Every record is to be printed exactly as written, and any picture in it is skipped.
==*==
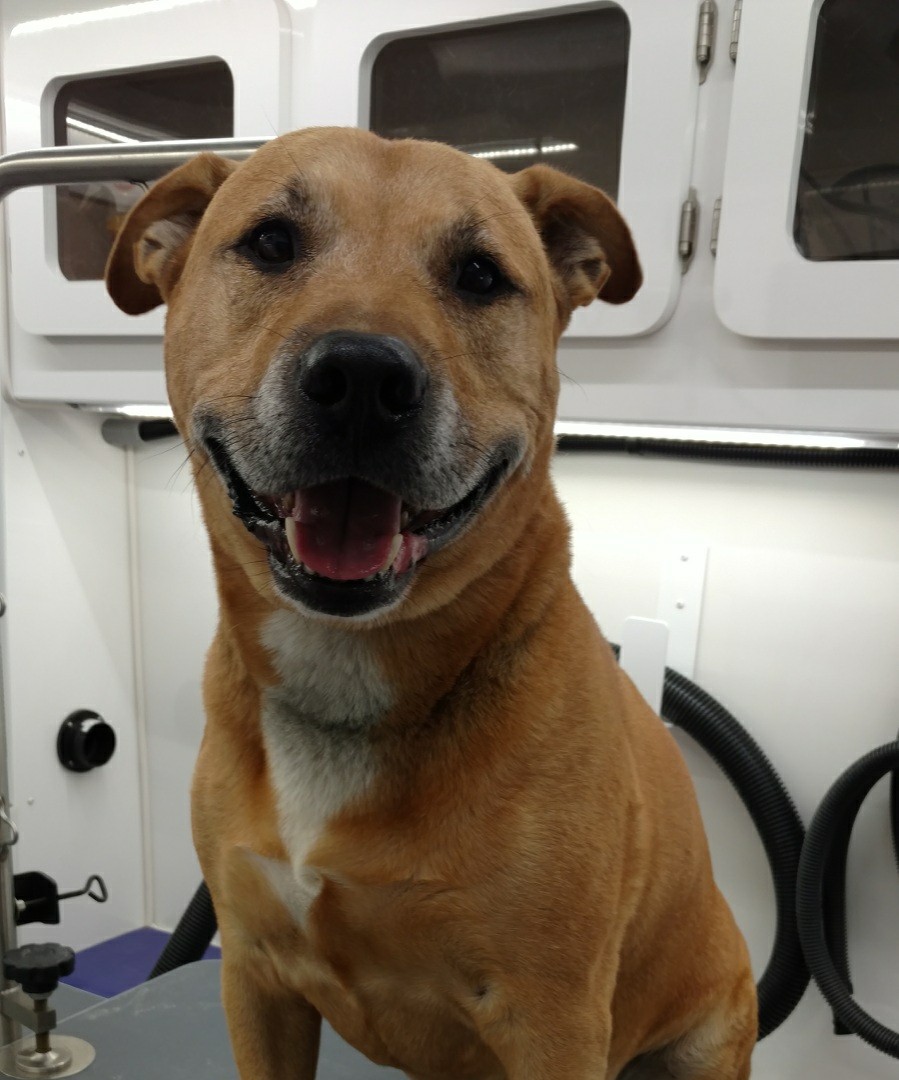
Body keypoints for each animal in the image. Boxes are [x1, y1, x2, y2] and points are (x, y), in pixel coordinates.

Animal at [106, 127, 756, 1079]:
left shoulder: (551, 1021)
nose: (361, 378)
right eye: (271, 242)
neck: (347, 677)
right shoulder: (254, 977)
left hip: (704, 1034)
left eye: (479, 275)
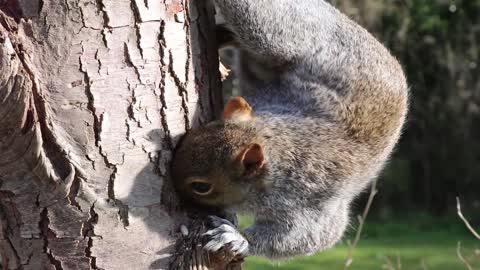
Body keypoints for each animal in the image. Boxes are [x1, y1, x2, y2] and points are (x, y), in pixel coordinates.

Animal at [171, 0, 406, 260]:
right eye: (199, 131)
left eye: (201, 187)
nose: (171, 183)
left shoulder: (309, 201)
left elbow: (310, 236)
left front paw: (237, 238)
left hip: (281, 36)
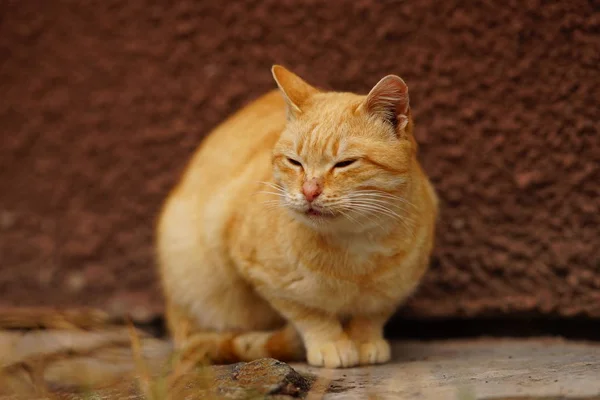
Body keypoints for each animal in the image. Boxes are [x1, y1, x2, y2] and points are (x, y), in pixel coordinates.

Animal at [155, 65, 438, 368]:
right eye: (294, 162)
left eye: (345, 163)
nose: (309, 191)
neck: (356, 244)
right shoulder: (264, 276)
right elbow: (311, 314)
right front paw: (331, 343)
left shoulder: (395, 288)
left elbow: (371, 314)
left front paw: (365, 340)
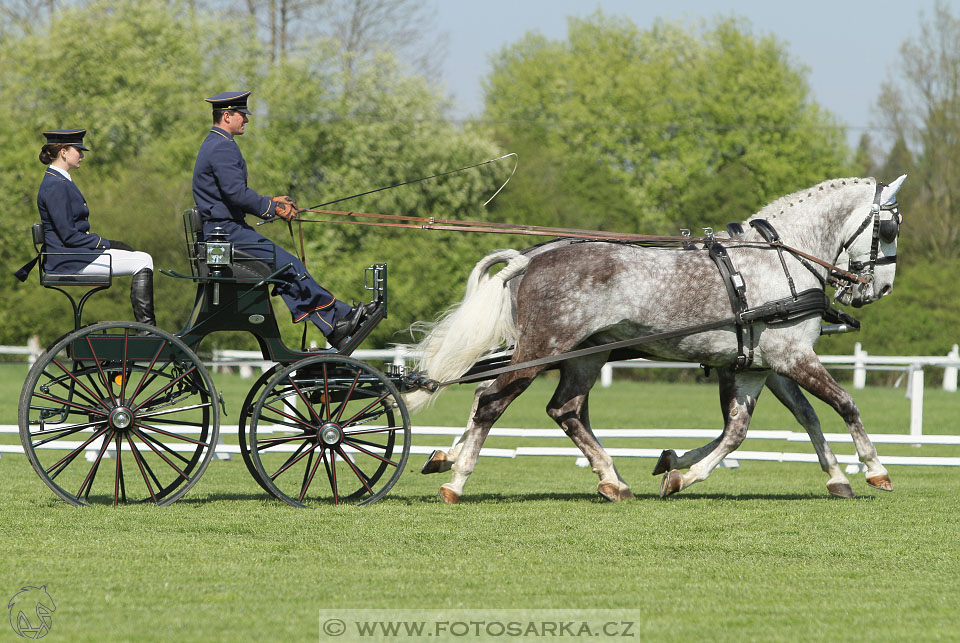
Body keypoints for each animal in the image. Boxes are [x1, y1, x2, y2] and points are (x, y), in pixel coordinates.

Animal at [406, 176, 908, 504]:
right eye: (888, 228)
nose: (880, 288)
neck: (780, 260)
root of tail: (529, 261)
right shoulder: (791, 358)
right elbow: (843, 405)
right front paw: (874, 469)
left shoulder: (758, 366)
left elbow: (754, 428)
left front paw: (676, 467)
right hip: (543, 349)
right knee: (491, 400)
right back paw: (457, 479)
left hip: (585, 357)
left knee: (564, 410)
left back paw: (612, 481)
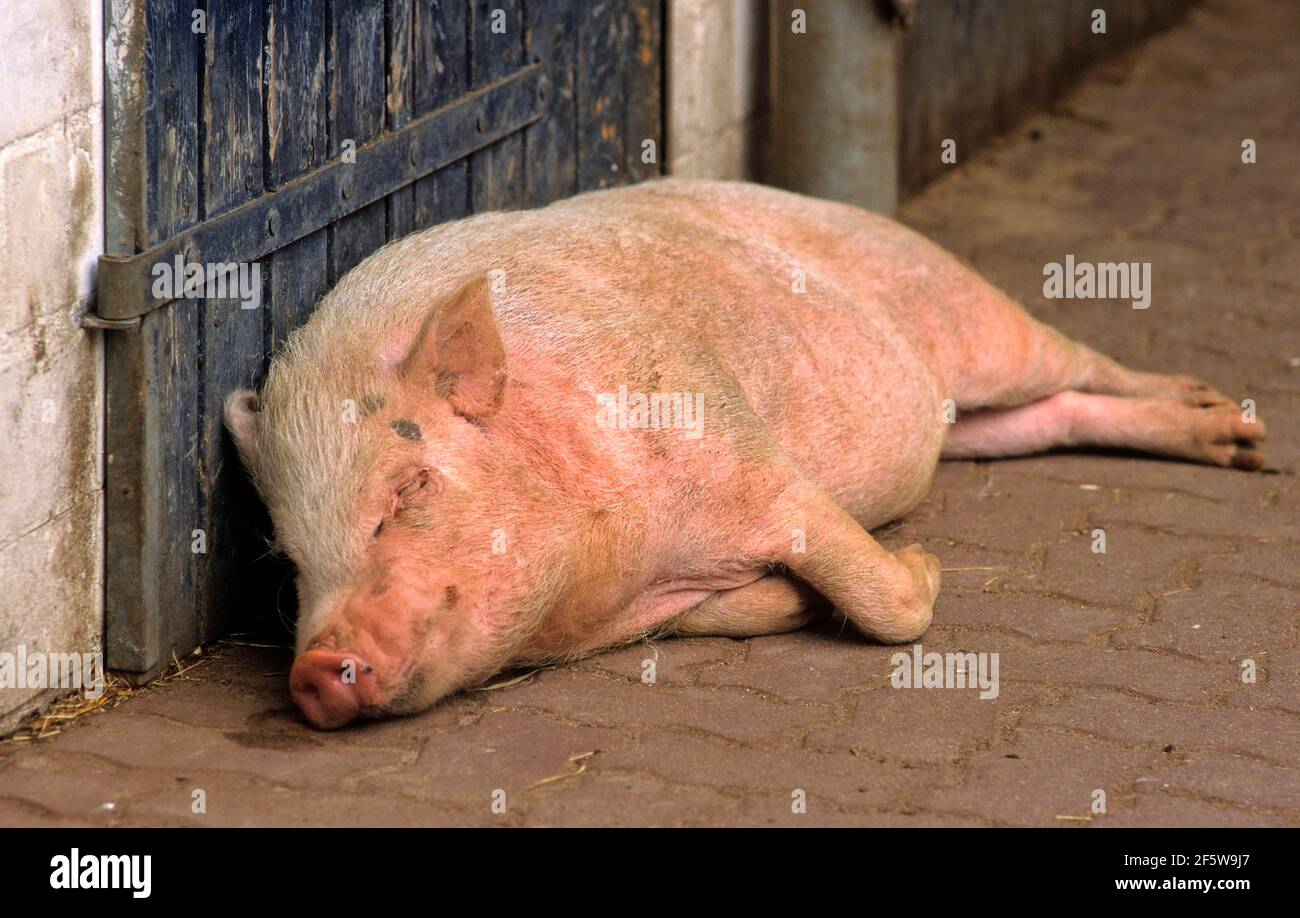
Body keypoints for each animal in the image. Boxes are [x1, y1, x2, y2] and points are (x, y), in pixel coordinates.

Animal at [226, 175, 1268, 728]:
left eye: (406, 488)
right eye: (290, 559)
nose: (317, 668)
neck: (612, 567)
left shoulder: (755, 463)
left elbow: (881, 598)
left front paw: (924, 567)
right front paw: (795, 600)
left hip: (969, 312)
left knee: (1086, 363)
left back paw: (1241, 434)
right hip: (978, 417)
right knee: (1056, 416)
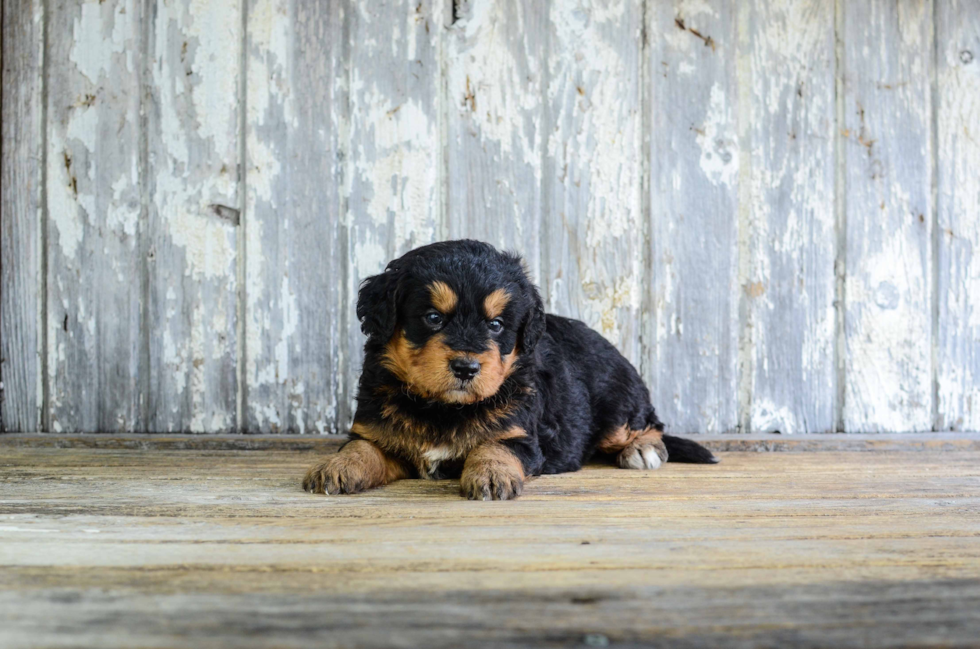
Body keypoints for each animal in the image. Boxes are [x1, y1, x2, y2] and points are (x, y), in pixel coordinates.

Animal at [306, 240, 720, 498]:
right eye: (433, 318)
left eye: (496, 325)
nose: (466, 368)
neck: (443, 407)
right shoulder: (377, 430)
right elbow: (362, 448)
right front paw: (336, 467)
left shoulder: (520, 434)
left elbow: (494, 447)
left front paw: (491, 474)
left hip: (617, 402)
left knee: (648, 423)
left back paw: (643, 450)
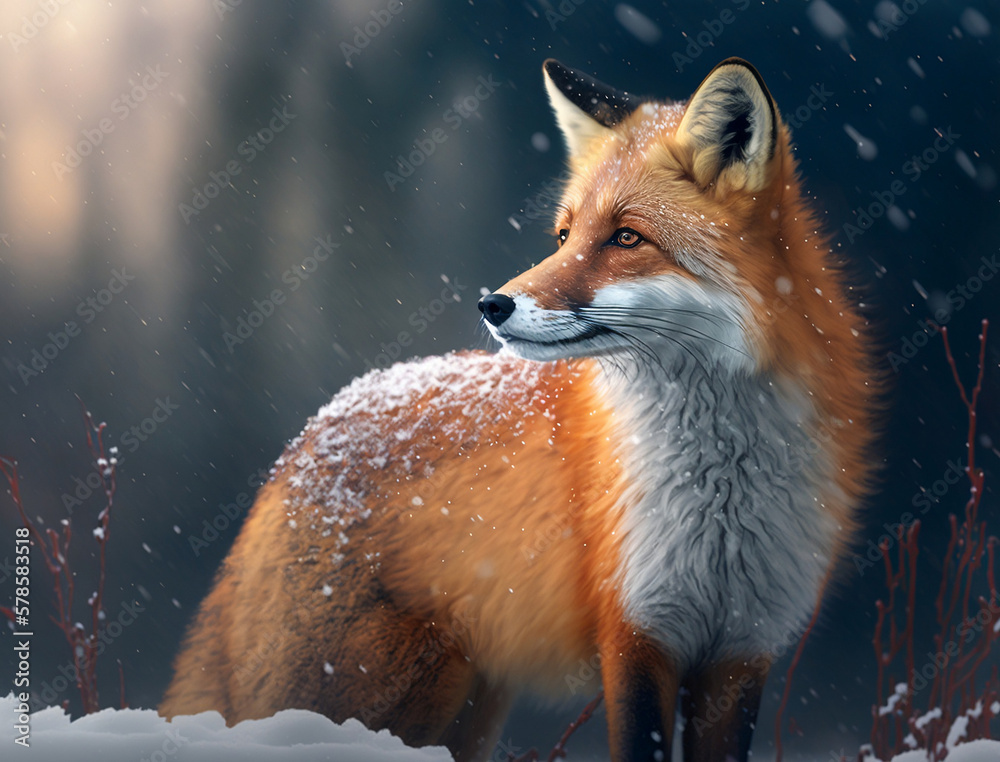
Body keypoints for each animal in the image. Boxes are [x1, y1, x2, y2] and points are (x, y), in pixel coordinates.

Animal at [161, 58, 877, 762]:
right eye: (563, 235)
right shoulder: (635, 634)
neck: (723, 492)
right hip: (390, 691)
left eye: (626, 237)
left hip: (467, 710)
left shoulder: (741, 651)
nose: (492, 304)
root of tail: (313, 431)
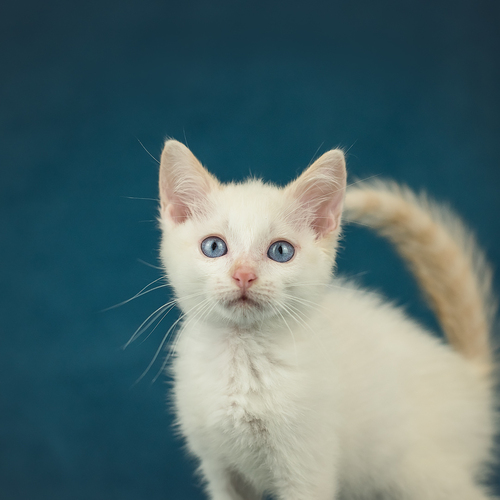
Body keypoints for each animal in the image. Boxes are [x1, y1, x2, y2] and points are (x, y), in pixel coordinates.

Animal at [157, 139, 497, 500]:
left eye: (281, 251)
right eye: (213, 246)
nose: (244, 275)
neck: (243, 358)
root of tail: (469, 374)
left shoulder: (307, 467)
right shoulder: (220, 469)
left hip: (421, 476)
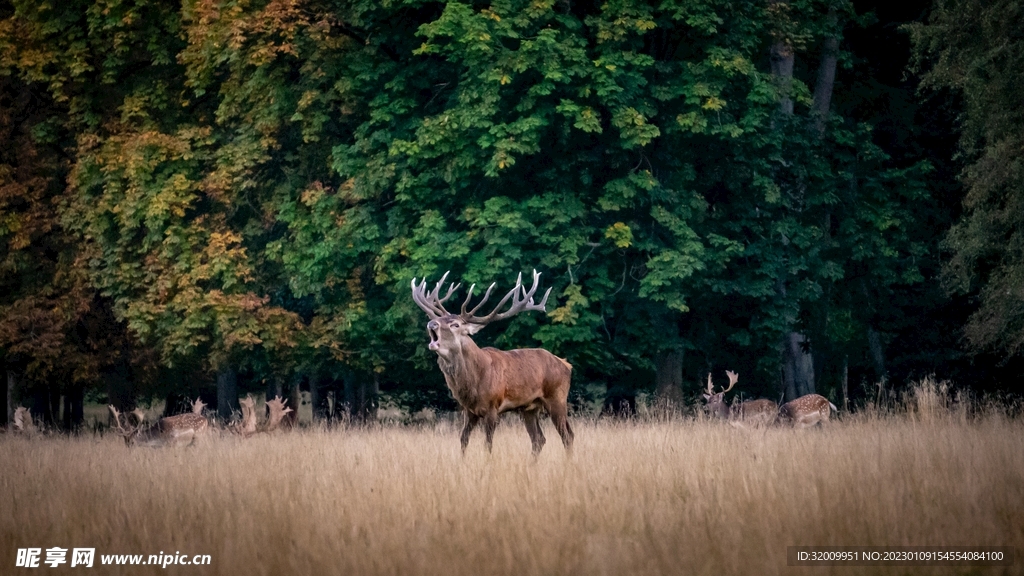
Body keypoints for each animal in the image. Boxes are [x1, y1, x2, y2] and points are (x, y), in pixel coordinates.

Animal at [411, 270, 573, 456]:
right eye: (439, 318)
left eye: (455, 324)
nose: (431, 323)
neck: (473, 384)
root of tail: (567, 365)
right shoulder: (468, 410)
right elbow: (463, 440)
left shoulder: (492, 407)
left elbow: (487, 445)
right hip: (530, 407)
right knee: (539, 439)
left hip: (557, 397)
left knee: (567, 436)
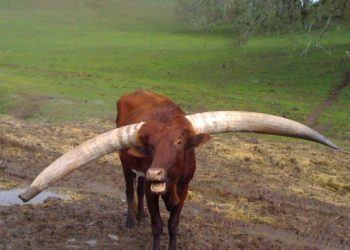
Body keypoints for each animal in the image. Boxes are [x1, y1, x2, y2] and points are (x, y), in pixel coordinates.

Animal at [19, 90, 340, 250]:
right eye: (149, 145)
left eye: (179, 142)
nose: (156, 174)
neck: (169, 184)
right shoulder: (153, 189)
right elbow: (158, 225)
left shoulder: (184, 190)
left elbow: (173, 224)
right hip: (126, 167)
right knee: (130, 190)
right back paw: (131, 220)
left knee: (138, 189)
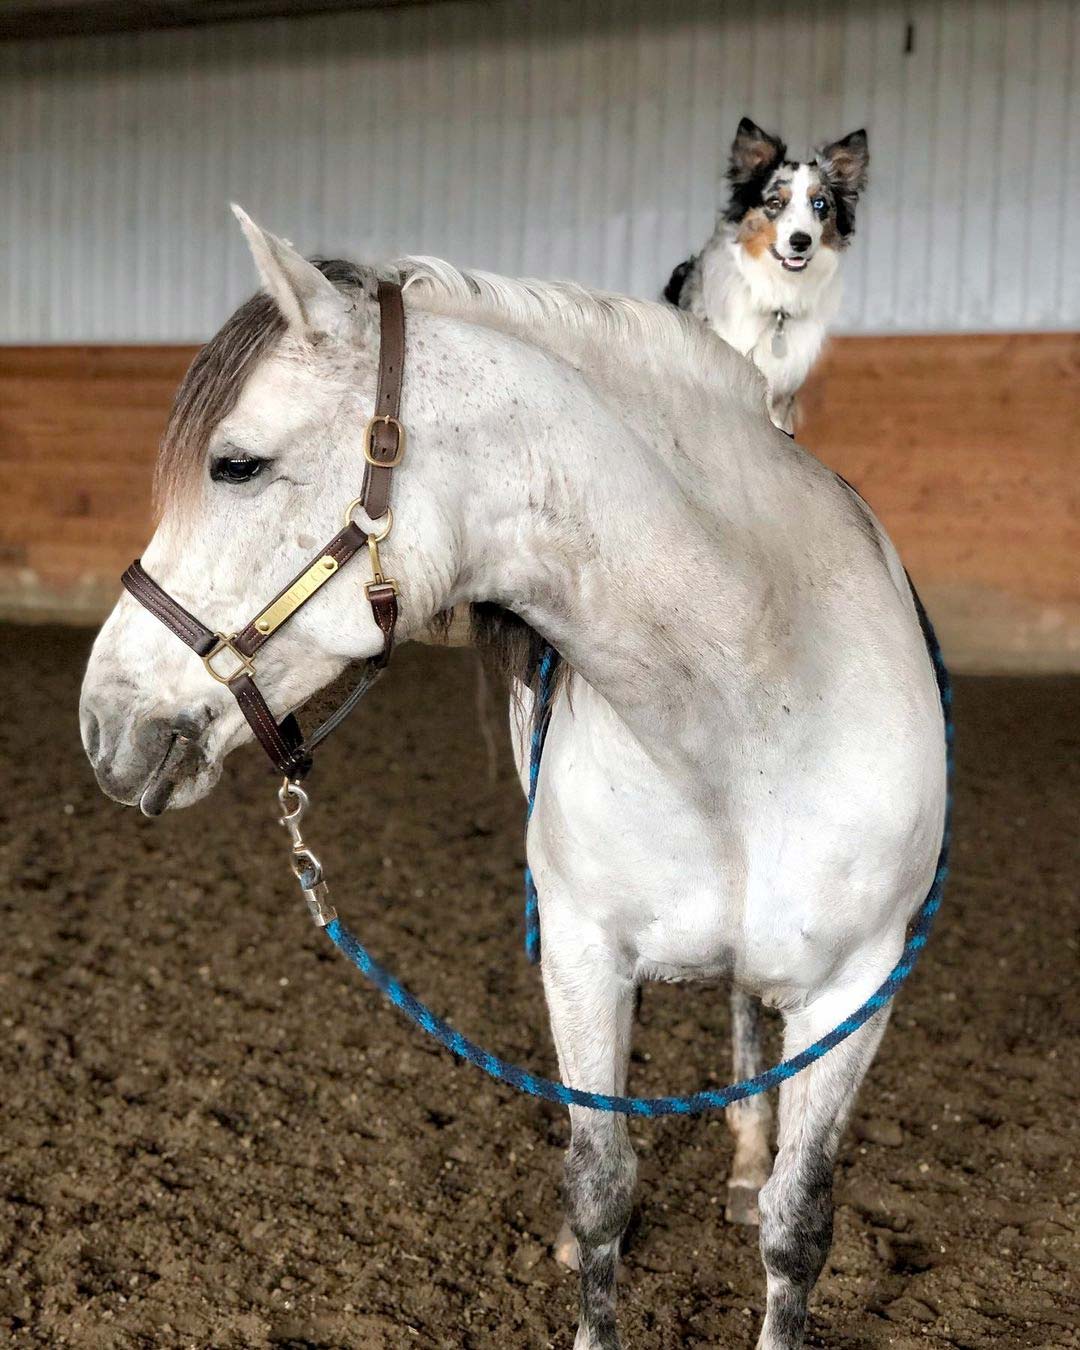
==*==
◆ Exercise answer ◆
Body keypoints for each animal in the image. Boxes are [x1, y1, x2, y2] and points are (x, y), in pixel coordinates.

Animal at [106, 127, 756, 1079]:
left shoulder: (551, 1021)
nose: (361, 378)
right eye: (271, 242)
neck: (347, 677)
right shoulder: (254, 977)
left hip: (704, 1034)
left eye: (479, 275)
Body keypoints for each animal in the image. Boxes are [x1, y1, x2, y2] and points are (x, y), in pixel coordinates.

Animal at [171, 0, 406, 260]:
right eye: (199, 131)
left eye: (201, 187)
nose: (171, 183)
left shoulder: (309, 201)
left elbow: (310, 236)
left front paw: (237, 238)
left hip: (281, 36)
Body keypoints for each animal in the image. Boxes are [x1, y1, x2, y2] and points are (x, y), in pixel coordinates.

Animal at [155, 65, 438, 368]:
right eye: (294, 162)
left eye: (345, 163)
nose: (309, 191)
neck: (356, 244)
right shoulder: (264, 276)
right elbow: (311, 314)
right front paw: (331, 343)
left shoulder: (395, 288)
left elbow: (371, 314)
left front paw: (365, 340)
Body keypoints for each animal in the image. Boxes are [x1, y1, x2, y2] and points are (x, y), in pixel coordinates.

Animal at [406, 176, 908, 504]:
right eye: (888, 228)
nose: (880, 288)
neck: (780, 260)
root of tail: (529, 261)
right shoulder: (791, 358)
right elbow: (843, 405)
right front paw: (874, 469)
left shoulder: (758, 366)
left elbow: (754, 428)
left front paw: (676, 467)
right hip: (543, 349)
right knee: (491, 400)
right back paw: (457, 479)
left hip: (585, 357)
left knee: (564, 410)
left back paw: (612, 481)
Body keypoints for each animal in the image. Boxes are [x1, y1, x2, y2] and points are (x, y), in pixel coordinates.

Animal at [226, 175, 1268, 728]:
left eye: (406, 488)
right eye: (290, 559)
nose: (317, 668)
neck: (612, 567)
left shoulder: (755, 463)
left elbow: (881, 598)
left front paw: (924, 567)
right front paw: (795, 600)
left hip: (969, 312)
left knee: (1086, 363)
left back paw: (1241, 434)
right hip: (978, 417)
right knee: (1056, 416)
Body keypoints for each animal in the image. Boxes are [x1, y1, x2, y2] and points are (x, y), in pixel coordinates.

Animal at [306, 240, 720, 498]:
right eye: (433, 318)
left eye: (496, 325)
nose: (466, 368)
neck: (443, 407)
right shoulder: (377, 430)
right elbow: (362, 448)
right front paw: (336, 467)
left shoulder: (520, 434)
left elbow: (494, 447)
left front paw: (491, 474)
left hip: (617, 402)
left knee: (648, 423)
left back paw: (643, 450)
Body keypoints for each animal in the image. Boxes are [x1, y1, x2, y2] and points are (x, y), in pixel coordinates.

Animal at [161, 58, 877, 762]:
right eye: (563, 235)
right shoulder: (635, 634)
neck: (723, 492)
right hip: (390, 691)
left eye: (626, 237)
left hip: (467, 710)
left shoulder: (741, 651)
nose: (492, 304)
root of tail: (313, 431)
Body keypoints for each animal in the image. Boxes are [x1, y1, x2, y2] and points are (x, y), in pixel coordinates.

Animal at [157, 139, 497, 500]:
left eye: (281, 251)
right eye: (213, 246)
nose: (244, 275)
neck: (243, 358)
root of tail: (469, 374)
left shoulder: (307, 467)
right shoulder: (220, 469)
left hip: (421, 476)
Body keypoints for each animal in the image. Boxes are [x1, y1, x2, y2] and points are (x, y), in pixel coordinates.

Animal at [411, 270, 573, 456]:
right eye: (439, 318)
left eye: (455, 324)
nose: (431, 323)
neck: (473, 384)
root of tail: (567, 365)
right shoulder: (468, 410)
right elbow: (463, 440)
left shoulder: (492, 407)
left elbow: (487, 445)
right hip: (530, 407)
right knee: (539, 439)
left hip: (557, 397)
left knee: (567, 436)
Body keypoints for each animal in the image. Boxes are [x1, y1, x2, y2] and points are (x, y), in pixel coordinates.

Animal at [19, 90, 340, 250]:
right eye: (149, 145)
left eye: (179, 142)
nose: (156, 174)
neck: (169, 184)
right shoulder: (153, 189)
right elbow: (158, 225)
left shoulder: (184, 190)
left elbow: (173, 224)
right hip: (126, 167)
right knee: (130, 190)
right back paw: (131, 220)
left knee: (138, 189)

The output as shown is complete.